You can rent a kayak for 100 pesos an hour from Balneario Cocalitos and paddle around the cenote. This is a great way to get a bit further from shore and explore some of the sand bars and plant life that most visitors don’t get to see.
The water is crystal clear here, with perfect visibility for snorkeling. The beach club has snorkeling equipment to rent or, alternatively, you can bring your own. Justin and I each have this snorkeling set that we love and bring on all of our tropical vacations.
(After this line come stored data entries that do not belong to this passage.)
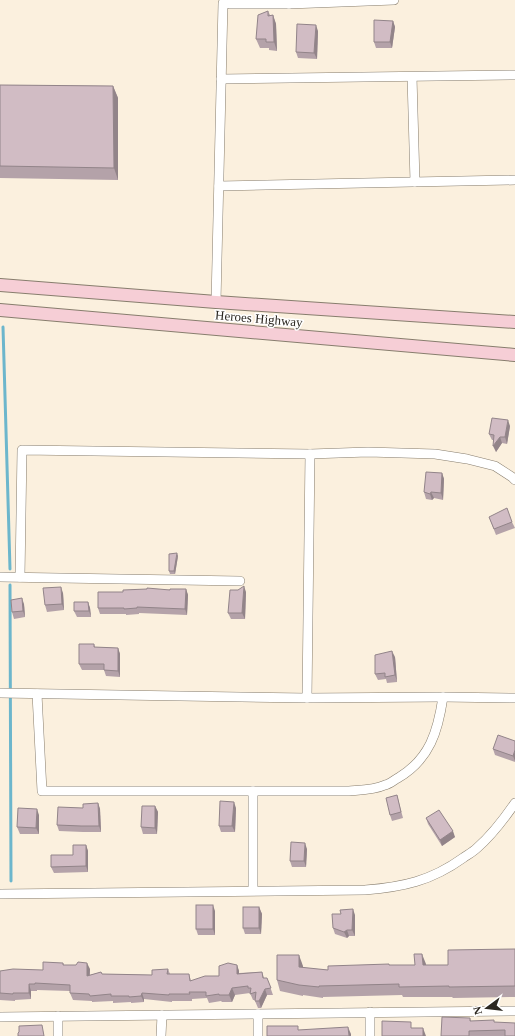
<svg xmlns="http://www.w3.org/2000/svg" width="515" height="1036" viewBox="0 0 515 1036" font-family="Georgia,serif">
	<rect width="100%" height="100%" fill="#fbf0de"/>
	<g fill="none" stroke-linecap="round" stroke-linejoin="round">
		<g stroke="#6cb6cc" stroke-width="3">
			<path d="M 3,327 L 10,569"/>
			<path d="M 10,585 L 11,881"/>
		</g>
		<defs>
			<g id="street">
				<path d="M 289,0 L 289,4 L 394,0"/>
				<path d="M 412,77 L 415,182"/>
				<path d="M 221,79 L 515,75"/>
				<path d="M 219,186 L 515,180"/>
				<path d="M 216,302 L 223,3 L 230,4 L 289,4"/>
				<path d="M 0,577 L 240,581"/>
				<path d="M 20,577 L 22,450 L 310,454 L 368,452 L 435,454 L 467,459 L 495,466 L 512,477 L 515,480"/>
				<path d="M 0,693 L 307,698 L 443,697 L 515,698"/>
				<path d="M 37,694 L 42,791 L 349,791 C 361,790 374,790 385,785 C 390,784 394,780 398,778 C 430,759 438,731 443,697"/>
				<path d="M 307,698 L 310,454"/>
				<path d="M 253,791 L 253,890"/>
				<path d="M 0,894 L 365,890 C 403,887 431,881 463,858 C 467,855 473,852 477,848 C 492,835 504,819 515,803"/>
				<path d="M 370,1012 L 370,1036"/>
				<path d="M 0,1017 L 515,1011"/>
				<path d="M 58,1036 L 58,1016"/>
				<path d="M 161,1036 L 162,1015"/>
				<path d="M 258,1036 L 258,1014"/>
			</g>
			<g id="secondary">
				<path d="M 0,285 L 216,302 L 515,322"/>
				<path d="M 0,310 L 515,355"/>
			</g>
		</defs>
		<use href="#street" stroke="#877d6d" stroke-width="10"/>
		<use href="#secondary" stroke="#877d6d" stroke-width="14"/>
		<use href="#street" stroke="#fff" stroke-width="9"/>
		<use href="#secondary" stroke="#f6ced6" stroke-width="12"/>
	</g>
	<g fill="#b4a2a9">
		<path d="M 268,11 L 270,15 L 273,15 L 276,24 L 277,51 L 269,50 L 269,48 L 260,48 L 256,39 Z"/>
		<path d="M 393,21 L 395,27 L 392,48 L 376,48 L 374,42 Z"/>
		<path d="M 318,31 L 317,59 L 298,58 L 296,52 Z"/>
		<path d="M 0,85 L 113,86 L 118,98 L 118,180 L 0,178 Z"/>
		<path d="M 510,426 L 507,444 L 502,443 L 496,452 L 494,440 L 492,440 L 489,434 Z"/>
		<path d="M 442,473 L 444,479 L 443,500 L 434,498 L 432,500 L 426,499 L 424,492 Z"/>
		<path d="M 489,517 L 512,522 L 515,528 L 496,535 Z"/>
		<path d="M 178,556 L 175,574 L 170,574 L 169,571 Z"/>
		<path d="M 186,589 L 188,595 L 187,615 L 139,613 L 139,614 L 126,615 L 126,614 L 100,614 L 98,608 L 123,592 Z"/>
		<path d="M 246,592 L 245,619 L 231,619 L 228,613 Z"/>
		<path d="M 63,593 L 64,610 L 47,612 L 45,605 Z"/>
		<path d="M 88,602 L 90,608 L 91,617 L 77,617 L 74,611 Z"/>
		<path d="M 24,604 L 25,617 L 14,619 L 12,612 Z"/>
		<path d="M 94,644 L 95,647 L 118,648 L 120,654 L 120,677 L 106,676 L 104,670 L 82,670 L 79,664 Z"/>
		<path d="M 395,657 L 397,682 L 387,683 L 386,679 L 378,680 L 375,674 Z"/>
		<path d="M 515,741 L 515,762 L 495,755 L 493,749 Z"/>
		<path d="M 397,795 L 403,818 L 392,821 L 390,815 Z"/>
		<path d="M 98,803 L 100,809 L 101,832 L 83,832 L 59,831 L 57,825 L 83,808 Z"/>
		<path d="M 155,806 L 158,812 L 157,834 L 143,834 L 141,827 Z"/>
		<path d="M 236,808 L 235,832 L 221,832 L 219,826 Z"/>
		<path d="M 39,815 L 39,834 L 20,834 L 17,827 Z"/>
		<path d="M 426,818 L 455,837 L 442,846 L 428,824 Z"/>
		<path d="M 86,845 L 88,851 L 88,872 L 54,873 L 51,867 L 73,855 Z"/>
		<path d="M 307,849 L 306,867 L 292,867 L 290,861 Z"/>
		<path d="M 259,907 L 262,914 L 261,934 L 245,934 L 243,928 Z"/>
		<path d="M 215,911 L 215,935 L 198,935 L 196,929 Z"/>
		<path d="M 355,915 L 355,936 L 349,936 L 347,938 L 335,934 L 333,928 Z"/>
		<path d="M 515,949 L 515,997 L 453,998 L 452,997 L 403,997 L 402,995 L 323,997 L 323,998 L 303,995 L 303,996 L 280,991 L 277,980 L 303,966 L 303,968 L 328,970 L 389,965 L 415,965 L 426,964 L 426,965 L 448,965 Z"/>
		<path d="M 63,963 L 64,965 L 90,969 L 90,975 L 101,972 L 102,974 L 152,975 L 168,969 L 170,974 L 189,974 L 191,981 L 219,976 L 237,965 L 239,971 L 239,973 L 262,972 L 264,978 L 267,978 L 273,995 L 267,995 L 261,1008 L 258,1008 L 255,1001 L 256,1000 L 253,1000 L 250,993 L 235,995 L 232,1002 L 222,1002 L 221,1001 L 209,1003 L 207,998 L 192,999 L 192,1001 L 172,1001 L 172,1002 L 144,999 L 144,1002 L 131,1003 L 131,1002 L 113,1003 L 113,1001 L 92,1002 L 92,1001 L 73,1000 L 70,993 L 70,991 L 37,990 L 37,991 L 31,991 L 31,999 L 15,1000 L 15,1001 L 0,1000 L 0,971 L 43,970 Z"/>
		<path d="M 470,1018 L 471,1021 L 494,1022 L 515,1036 L 441,1036 Z"/>
	</g>
	<g fill="#928489">
		<path d="M 273,15 L 276,24 L 277,51 L 274,42 Z"/>
		<path d="M 393,21 L 395,27 L 392,48 L 390,42 Z"/>
		<path d="M 316,25 L 318,31 L 317,59 L 314,53 Z"/>
		<path d="M 113,86 L 118,98 L 118,180 L 114,168 Z"/>
		<path d="M 508,420 L 510,426 L 507,444 L 505,437 Z"/>
		<path d="M 500,437 L 502,443 L 496,452 L 493,446 Z"/>
		<path d="M 442,473 L 444,479 L 443,500 L 441,493 Z"/>
		<path d="M 431,492 L 434,498 L 432,500 L 430,494 Z"/>
		<path d="M 177,553 L 178,556 L 175,574 L 174,571 Z"/>
		<path d="M 244,586 L 246,592 L 245,619 L 242,613 Z"/>
		<path d="M 61,587 L 63,593 L 64,610 L 62,604 Z"/>
		<path d="M 186,589 L 188,595 L 187,615 L 185,609 Z"/>
		<path d="M 22,598 L 24,604 L 25,617 L 23,611 Z"/>
		<path d="M 88,602 L 90,608 L 91,617 L 89,611 Z"/>
		<path d="M 118,648 L 120,654 L 120,677 L 118,671 Z"/>
		<path d="M 392,651 L 395,657 L 397,682 L 395,675 Z"/>
		<path d="M 515,750 L 515,761 L 513,756 Z"/>
		<path d="M 234,802 L 236,808 L 235,832 L 232,826 Z"/>
		<path d="M 98,803 L 100,809 L 101,832 L 99,826 Z"/>
		<path d="M 155,806 L 158,812 L 157,834 L 155,828 Z"/>
		<path d="M 37,809 L 39,815 L 39,834 L 36,828 Z"/>
		<path d="M 453,831 L 455,837 L 442,846 L 440,840 Z"/>
		<path d="M 305,843 L 307,849 L 306,867 L 304,861 Z"/>
		<path d="M 86,845 L 88,851 L 88,872 L 86,866 Z"/>
		<path d="M 213,905 L 215,911 L 215,935 L 213,929 Z"/>
		<path d="M 259,907 L 262,914 L 261,934 L 259,928 Z"/>
		<path d="M 353,909 L 355,915 L 355,936 L 352,930 Z"/>
		<path d="M 347,930 L 349,936 L 347,938 L 344,932 Z"/>
		<path d="M 422,954 L 426,964 L 427,976 L 423,965 Z"/>
		<path d="M 299,955 L 303,966 L 303,978 L 299,967 Z"/>
		<path d="M 87,963 L 90,969 L 89,982 L 87,976 Z"/>
		<path d="M 237,965 L 239,971 L 239,980 L 237,974 Z"/>
		<path d="M 29,984 L 31,991 L 31,999 L 29,993 Z"/>
		<path d="M 232,988 L 235,995 L 232,1002 L 229,995 Z"/>
		<path d="M 265,989 L 267,995 L 261,1008 L 259,1001 Z"/>
		<path d="M 142,993 L 144,999 L 144,1002 L 141,996 Z"/>
		<path d="M 348,1027 L 351,1034 L 351,1036 L 349,1036 Z"/>
		<path d="M 423,1028 L 426,1036 L 423,1036 Z"/>
	</g>
	<g fill="#d1bcc4" stroke="#928489">
		<path d="M 268,11 L 268,16 L 273,15 L 274,42 L 266,42 L 266,39 L 256,39 L 258,15 Z"/>
		<path d="M 374,20 L 393,21 L 390,42 L 374,42 Z"/>
		<path d="M 297,24 L 316,25 L 314,53 L 296,52 Z"/>
		<path d="M 0,85 L 113,86 L 114,168 L 0,166 Z"/>
		<path d="M 492,418 L 508,420 L 505,437 L 500,437 L 493,446 L 494,435 L 489,434 Z"/>
		<path d="M 426,472 L 442,473 L 441,493 L 431,492 L 430,494 L 424,492 Z"/>
		<path d="M 507,508 L 512,522 L 494,529 L 489,517 Z"/>
		<path d="M 177,553 L 174,571 L 169,571 L 169,554 Z"/>
		<path d="M 244,586 L 242,613 L 228,613 L 230,590 L 238,590 Z"/>
		<path d="M 61,587 L 62,604 L 45,605 L 43,588 Z"/>
		<path d="M 147,588 L 170,590 L 170,589 L 186,589 L 185,609 L 137,607 L 137,608 L 124,609 L 124,608 L 98,608 L 98,592 L 123,592 L 123,590 L 147,589 Z"/>
		<path d="M 22,598 L 23,611 L 12,612 L 11,600 Z"/>
		<path d="M 74,602 L 88,602 L 89,611 L 74,611 Z"/>
		<path d="M 79,644 L 94,644 L 94,647 L 118,648 L 118,671 L 104,670 L 104,664 L 79,664 Z"/>
		<path d="M 392,651 L 395,675 L 385,677 L 385,673 L 375,674 L 375,655 Z"/>
		<path d="M 498,735 L 515,741 L 515,750 L 513,756 L 493,749 Z"/>
		<path d="M 397,795 L 401,812 L 390,815 L 386,798 Z"/>
		<path d="M 220,801 L 234,802 L 232,826 L 219,826 Z"/>
		<path d="M 98,803 L 99,826 L 81,826 L 57,825 L 58,807 L 83,808 L 83,804 Z"/>
		<path d="M 142,806 L 155,806 L 155,828 L 141,827 Z"/>
		<path d="M 18,808 L 37,809 L 36,828 L 17,827 Z"/>
		<path d="M 439,810 L 453,831 L 440,840 L 426,818 Z"/>
		<path d="M 291,842 L 305,843 L 304,861 L 290,861 Z"/>
		<path d="M 73,845 L 86,845 L 86,866 L 51,867 L 51,855 L 73,855 Z"/>
		<rect x="196" y="905" width="17" height="24"/>
		<rect x="243" y="907" width="16" height="21"/>
		<path d="M 353,909 L 352,930 L 347,930 L 344,932 L 333,928 L 332,914 L 341,914 L 340,910 Z"/>
		<path d="M 515,949 L 515,986 L 449,987 L 449,986 L 399,987 L 399,984 L 319,986 L 319,987 L 299,985 L 277,980 L 277,955 L 299,955 L 299,967 L 328,970 L 328,966 L 389,964 L 389,965 L 415,965 L 414,954 L 422,954 L 423,965 L 448,965 L 448,950 Z"/>
		<path d="M 43,962 L 63,963 L 63,965 L 76,965 L 78,962 L 87,963 L 87,976 L 101,972 L 102,974 L 152,975 L 152,970 L 168,969 L 167,974 L 189,974 L 190,981 L 205,976 L 219,976 L 219,966 L 228,963 L 237,965 L 237,974 L 262,972 L 263,978 L 267,978 L 271,988 L 265,989 L 259,1001 L 255,1001 L 256,992 L 250,994 L 251,988 L 248,988 L 248,986 L 232,988 L 229,995 L 219,995 L 219,994 L 206,996 L 206,992 L 189,992 L 190,994 L 169,994 L 169,995 L 142,993 L 141,996 L 129,997 L 129,996 L 111,996 L 111,994 L 90,996 L 89,994 L 70,993 L 70,985 L 35,983 L 35,984 L 29,984 L 29,993 L 13,993 L 13,994 L 0,993 L 0,971 L 13,969 L 43,970 Z"/>
		<path d="M 442,1017 L 470,1018 L 470,1021 L 494,1020 L 494,1022 L 515,1023 L 515,1036 L 505,1036 L 505,1030 L 469,1031 L 469,1036 L 441,1036 Z"/>
		<path d="M 382,1021 L 411,1022 L 411,1028 L 423,1028 L 423,1036 L 382,1036 Z"/>
		<path d="M 42,1025 L 44,1036 L 18,1036 L 18,1033 L 19,1032 L 19,1026 Z"/>
		<path d="M 267,1026 L 298,1026 L 298,1030 L 348,1027 L 349,1036 L 267,1036 Z"/>
	</g>
	<g text-anchor="middle" stroke-width="3" stroke-linejoin="round" paint-order="stroke">
		<g font-size="13" fill="#2c2821" stroke="#fff">
			<text transform="translate(259 318) rotate(5)" y="5">Heroes Highway</text>
		</g>
	</g>
	<g transform="translate(487 1008) rotate(255)" stroke="#ffffff" stroke-width="3" paint-order="stroke">
	<path d="M0-3L7 15L0 10L-7 15Z" fill="#2c2821"/>
	<text y="-6" font-size="11" font-weight="bold" text-anchor="middle" fill="#2c2821">N</text>
	</g>
</svg>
Once you’re geared up, you’ll be able to get an underwater look at the ancient stromatolites and may even see some of the small fish that call the Bacalar Lagoon home.
You can actually camp at the Balneario Cocalitos, surrounded by swaying palm trees and a lush garden, for just 150 pesos a night. Due to its small size, there’s limited light pollution in Bacalar, so you’ll be able to sleep under a sky, twinkling full of stars.
Tips for visiting Cenote Cocalitos
- You can’t wear sunscreen if you’re getting in the water. To protect the color and clarity of the lagoon and to preserve the stromatolites, you’re not allowed to wear sunscreen (even biodegradable or reef safe) in the Bacalar Lagoon, until your time in the water is done.
Luckily, there’s plenty of shade at Cenote Cocalitos, but if you’re sensitive to the sun or would rather spend your time out in the water, I’d suggest making sure your Mexico packing list includes something that you can wear in the water for extra sun protection, like this rashguard with SPF for men and this rashguard for women. I made the stupid mistake of just wearing my bathing suit and had the gnarly sunburn to prove it!
- You can’t walk on the stromatolites. As mentioned above, the stromatolites in Bacalar are extremely rare on the planet and integral both to the lagoon itself and our environment as a whole. To protect them, the beach club has put ropes around them to discourage people from touching or walking on them.
So please refrain from doing so- as our planet’s oldest living organisms, be sure mind your elders!